É nas pequenas situações do dia a dia que a saúde mental é cuidada - ou negligenciada, seja no tom de um e-mail, no ritmo das reuniões, nas pausas que se respeitam, nas metas que se constroem de forma conjunta, na autonomia que se confia, nos vínculos que se estabelecem, e até mesmo através do próprio cuidado, tendo em vista que lideranças adoecidas também adoecem equipes. Por isso, o cuidado com a saúde mental precisa ser pensado de forma transversal, não apenas como um apêndice das políticas da empresa, tem que estar no centro das discussões e atravessar o RH, a gestão, a comunicação, as metas, os processos, e os vínculos, porque o emocional não é um detalhe, é o que sustenta ou desmorona tudo o que se constrói.

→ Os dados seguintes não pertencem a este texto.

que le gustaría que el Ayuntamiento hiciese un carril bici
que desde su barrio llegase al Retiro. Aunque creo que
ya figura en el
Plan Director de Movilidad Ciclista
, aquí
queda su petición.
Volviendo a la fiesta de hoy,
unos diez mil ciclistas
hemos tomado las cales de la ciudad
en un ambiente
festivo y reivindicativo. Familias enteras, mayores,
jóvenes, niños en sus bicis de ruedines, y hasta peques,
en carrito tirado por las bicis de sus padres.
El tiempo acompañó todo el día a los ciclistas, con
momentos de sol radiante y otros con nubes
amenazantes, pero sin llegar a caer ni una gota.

Do lado de cá, enquanto psicóloga clínica, naquilo que cabe individualmente, o convite continua sendo o mesmo: olhe para você, com mais honestidade, com mais escuta, com mais presença, sem precisar esperar o esgotamento chegar, pois é possível buscar apoio mesmo sem saber exatamente o que está errado, mesmo que “não seja tão grave assim”, mesmo que você ache que “dá conta sozinha”. A psicoterapia não é um lugar onde se vai para se consertar, mas sim um espaço onde se vai para se ouvir, e cuidar da saúde mental é sim, um compromisso coletivo, mas que começa em pequenos gestos individuais, tanto consigo mesmo, quanto com o outro, porque ninguém precisa chegar ao limite para entender que precisa de cuidado, e se você ainda está esperando o momento certo para começar, talvez esse momento já tenha chegado.